REPUBLIKA.CO.ID, BANDA ACEH -- Pengusaha ikan tuna di Aceh terpaksa untuk sementara menghentikan ekspor ke Jepang. Hal itu menyusul kenaikan biaya kargo pesawat sejak sebulan terakhir.
"Jika tetap mengekspor tuna ke Jepang, kami harus menutupi kerugian besar karena naiknya biaya kargo hampir tiga kali lipat," kata Direktur UD Nagata Tuna Muslem di Banda Aceh, Selasa (26/2).
Muslem menyebutkan selama ini UD Nagata Tuna mengekspor ikan tuna menggunakan jasa kargo pesawat maskapai Garuda. Dipilihnya Garuda karena bisa terkoneksi langsung dari Aceh ke Jepang dalam waktu tidak terlalu lama.
Namun, kata Muslem, biaya kargo pesawat sejak Januari 2019 mengalami kenaikan dari Rp 22 ribu menjadi Rp 60 ribu per kilogram. Keberatan atas kenaikan biaya tersebut sudah disampaikan kepada pihak Garuda.
"Tapi, hingga kini kami belum mendapat jawaban, apakah keberatan kami diterima atau harga pengiriman per kilogram tetap seperti semula. Kalau sama seperti semula, sulit bagi kami mengekspor tuna ke Jepang," katanya.

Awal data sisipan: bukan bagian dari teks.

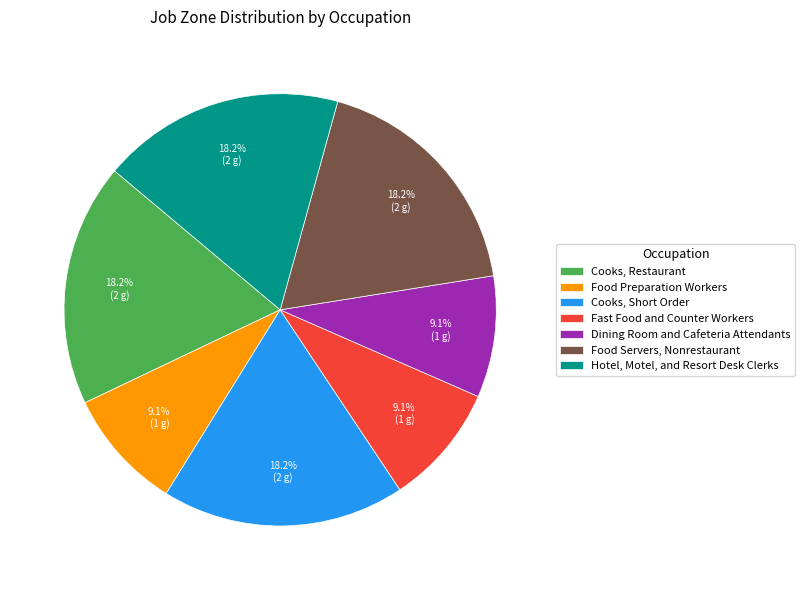

True or false: Hotel, Motel, and Resort Desk Clerks accounts for 18% of the total.

True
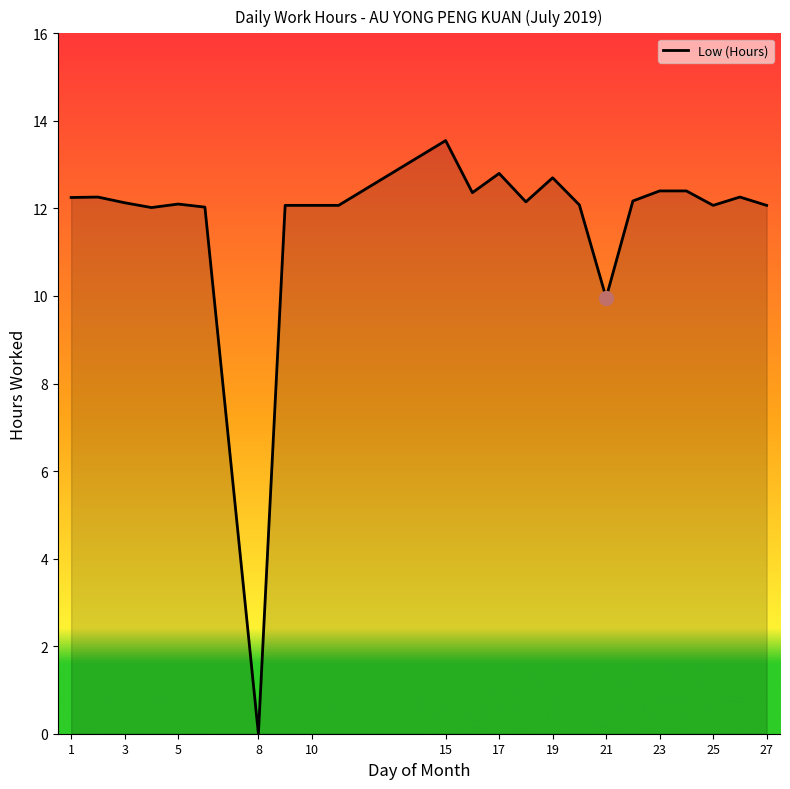

What is the maximum value shown in the chart?

13.6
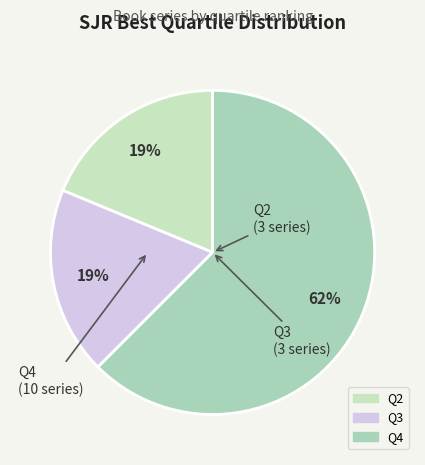

Does Q4 represent more than half of the total?

Yes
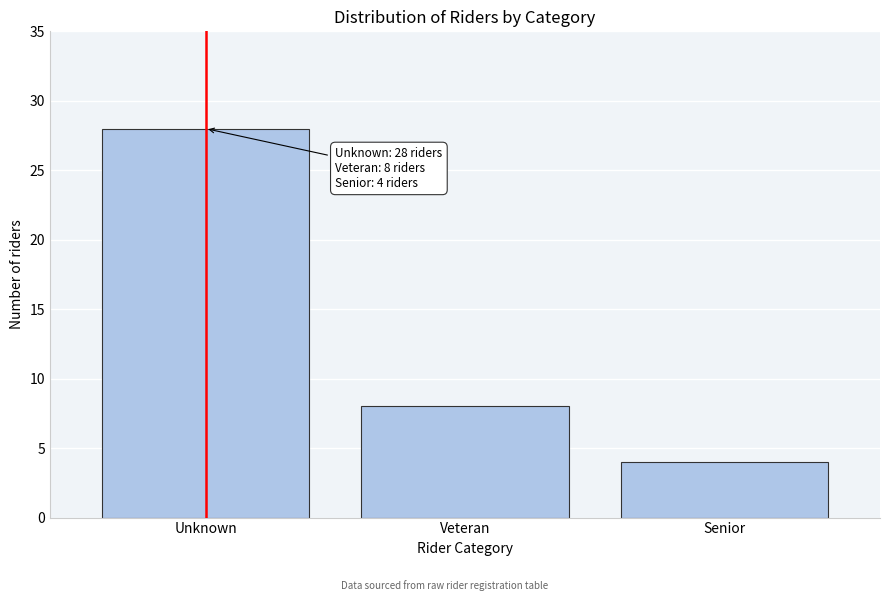

Reading left to right, list all the values displayed in this chart.

28	8	4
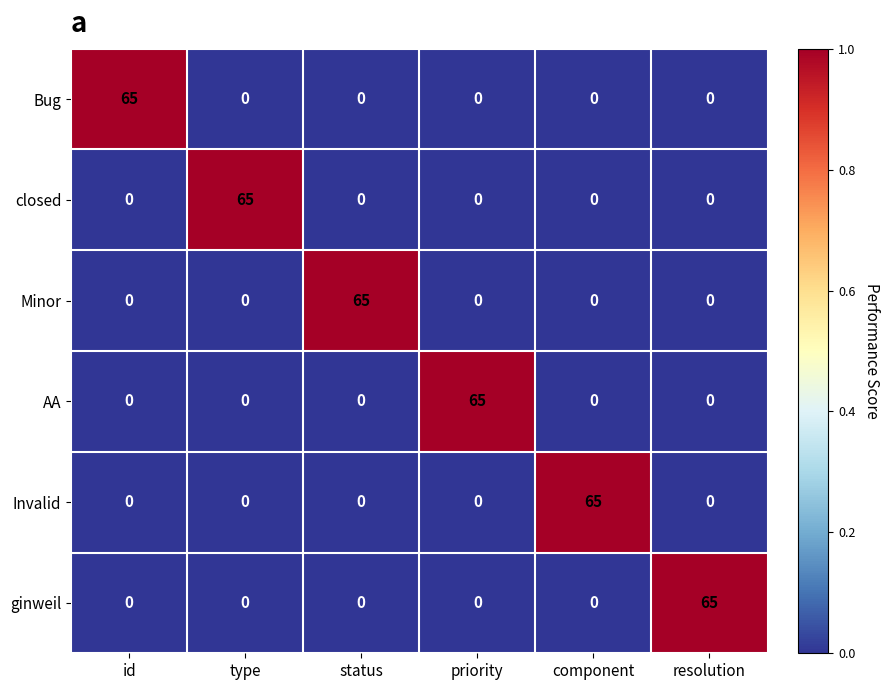

What is the total value across all series at status?

65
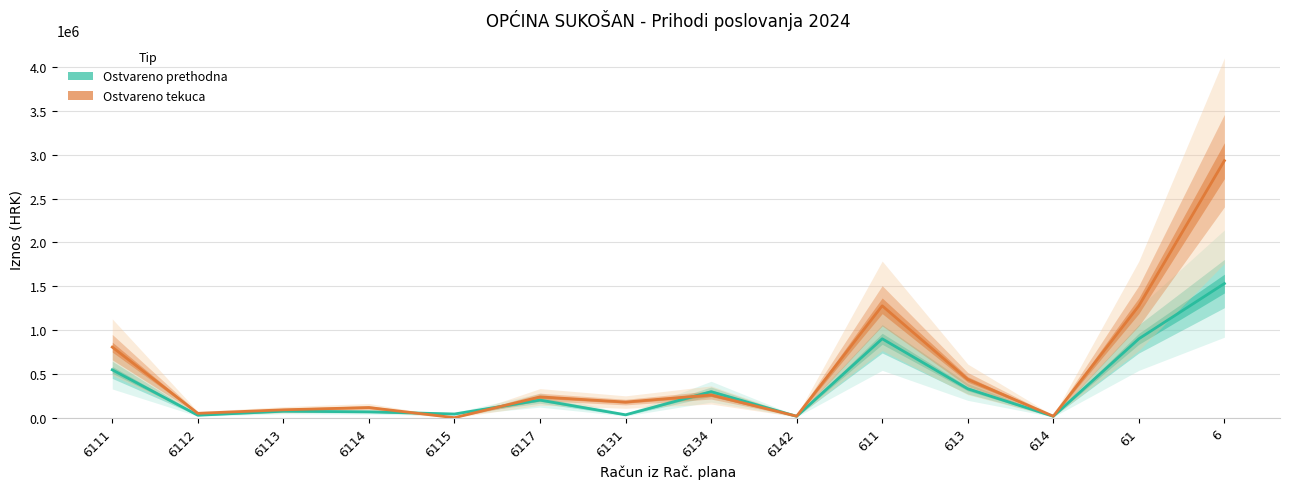

At which category is the sum across all series the highest?

6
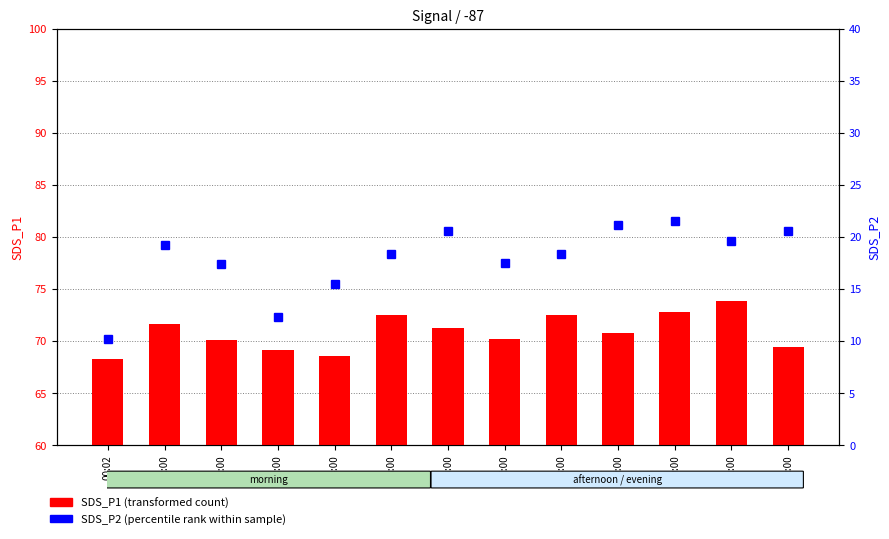

What is the label of the 2nd bar from the right?

11:00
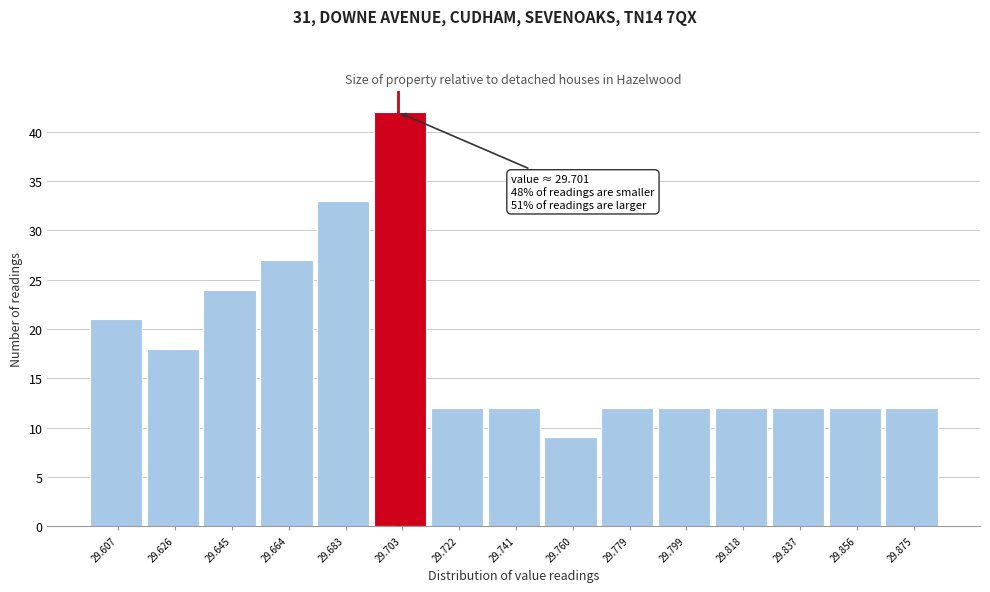

Which range on the x-axis has the tallest bar?

29.694 to 29.712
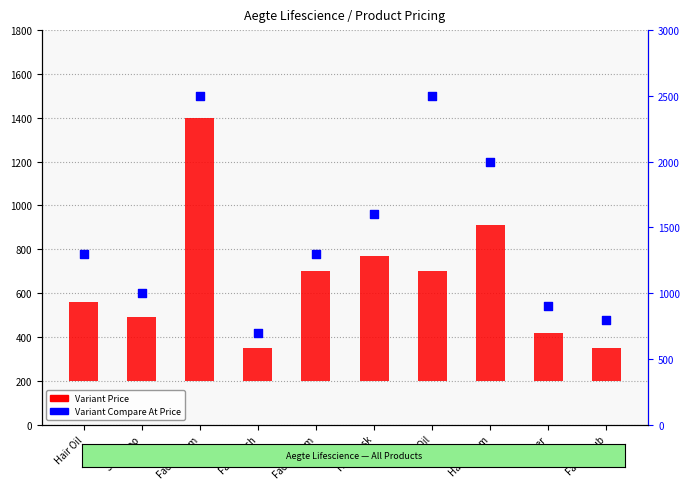

What are all the series names shown in the legend?

Variant Price, Variant Compare At Price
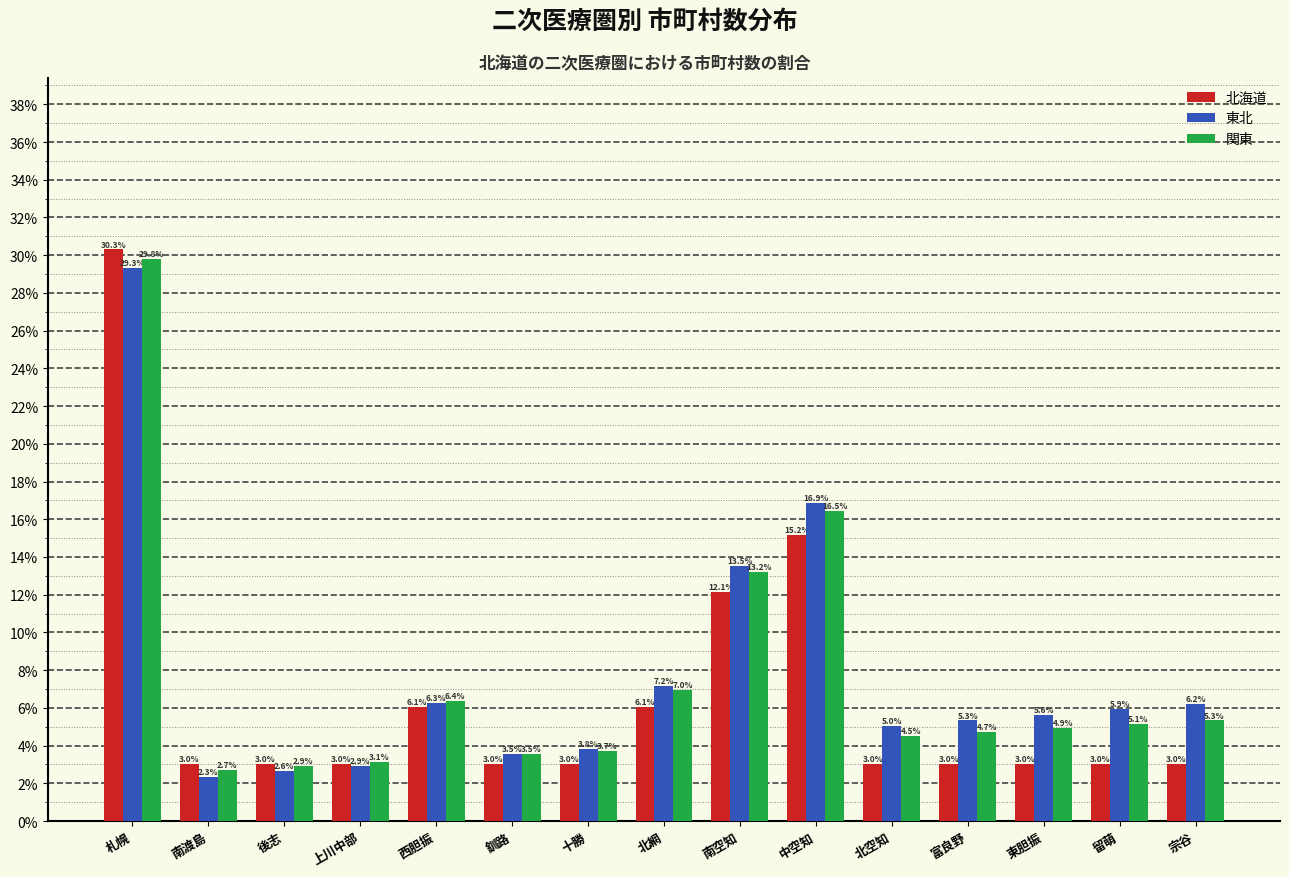

What is the minimum value shown in the chart?

2.3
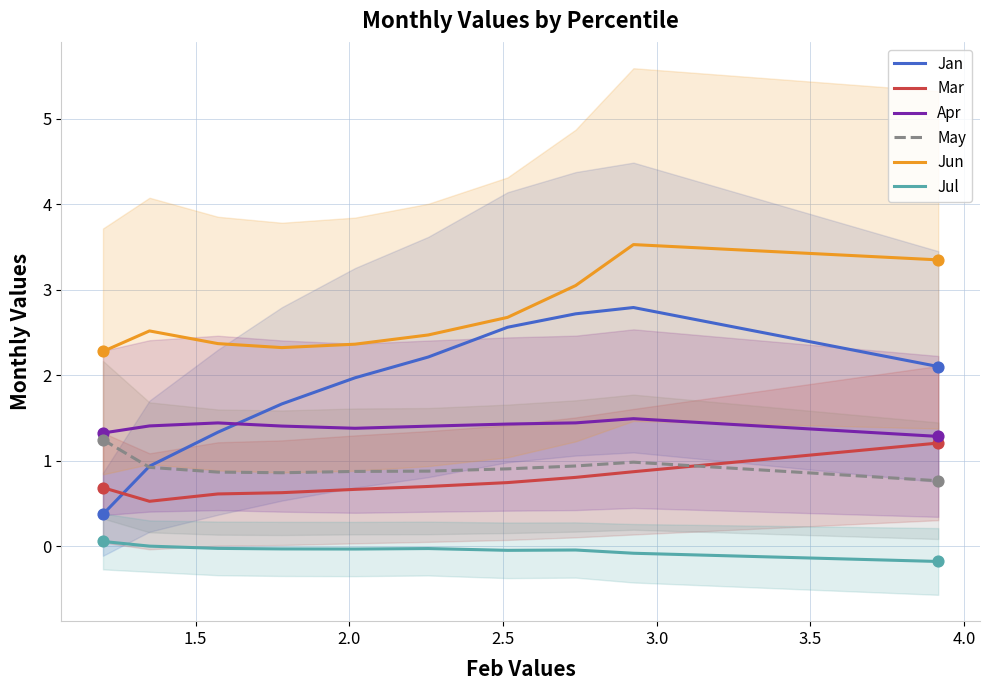

What is the lowest value of the Jun series?

2.3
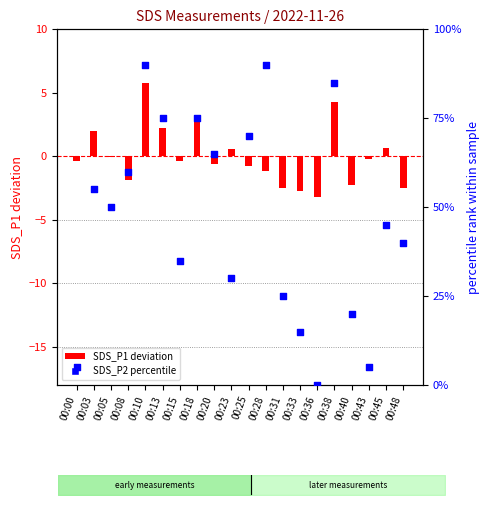

At which category is the sum across all series the highest?

00:10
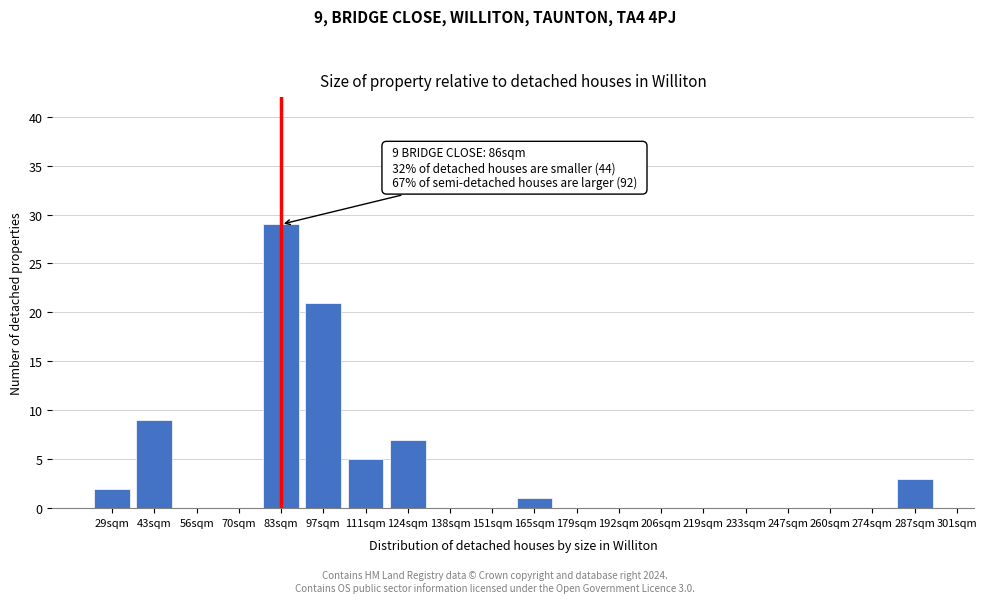

Reading left to right, extract all data points from this chart.

29sqm=2	43sqm=9	56sqm=0	70sqm=0	83sqm=29	97sqm=21	111sqm=5	124sqm=7	138sqm=0	151sqm=0	165sqm=1	179sqm=0	192sqm=0	206sqm=0	219sqm=0	233sqm=0	247sqm=0	260sqm=0	274sqm=0	287sqm=3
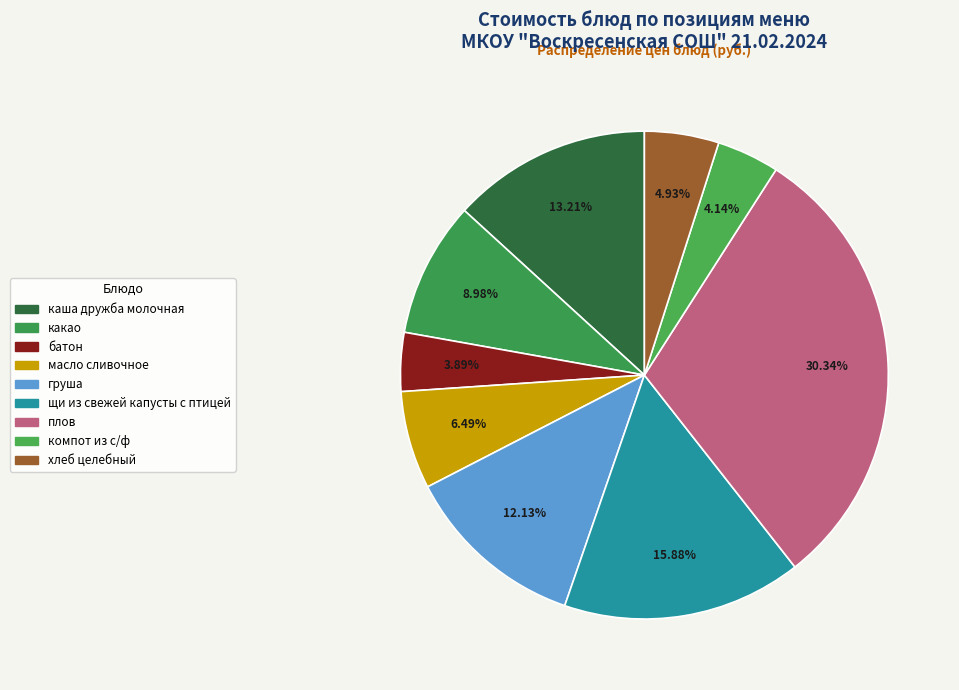

Approximately how many times larger is the value at компот из с/ф compared to щи из свежей капусты с птицей?

0.3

Muslem menyebutkan harga beli ikan tuna di Jepang Rp 170 ribu per kilogram. Sebelum diekspor, ikan tuna dibeli dengan harga Rp 50 ribu per kilogram. Setelah dibersihkan, ikan tuna tersisa 50 persen atau nilai menjadi Rp 100 ribu.
Setelah ditambah biaya lainnya, maka harganya menjadi Rp 145 ribu hingga Rp 150 ribu per kilogram. Jika dibandingkan dengan harga beli, maka marginnya antara Rp 20 ribu hingga Rp 25 ribu per kilogram.
"Sedangkan kenaikan biaya pengiriman mencapai Rp 38 ribu per kilogram. Jika kami tidak menghentikan ekspor, maka kami yang rugi. Karena itu, menghentikan ekspor hingga ada penyesuaian biaya pengiriman," ungkap Muslem.
Muslem menyebutkan pihaknya juga sudah menegosiasikan soal harga dengan pembeli di Jepang. Namun, mereka tetap bertahan dengan harga Rp 170 ribu. "Masalah biaya pengiriman ini hanya untuk ekspor ke Jepang. Sedangkan biaya pengiriman ke Malaysia tidak naik. Namun, ekspor tuna ke Malaysia dibatasi jumlah," kata Muslem.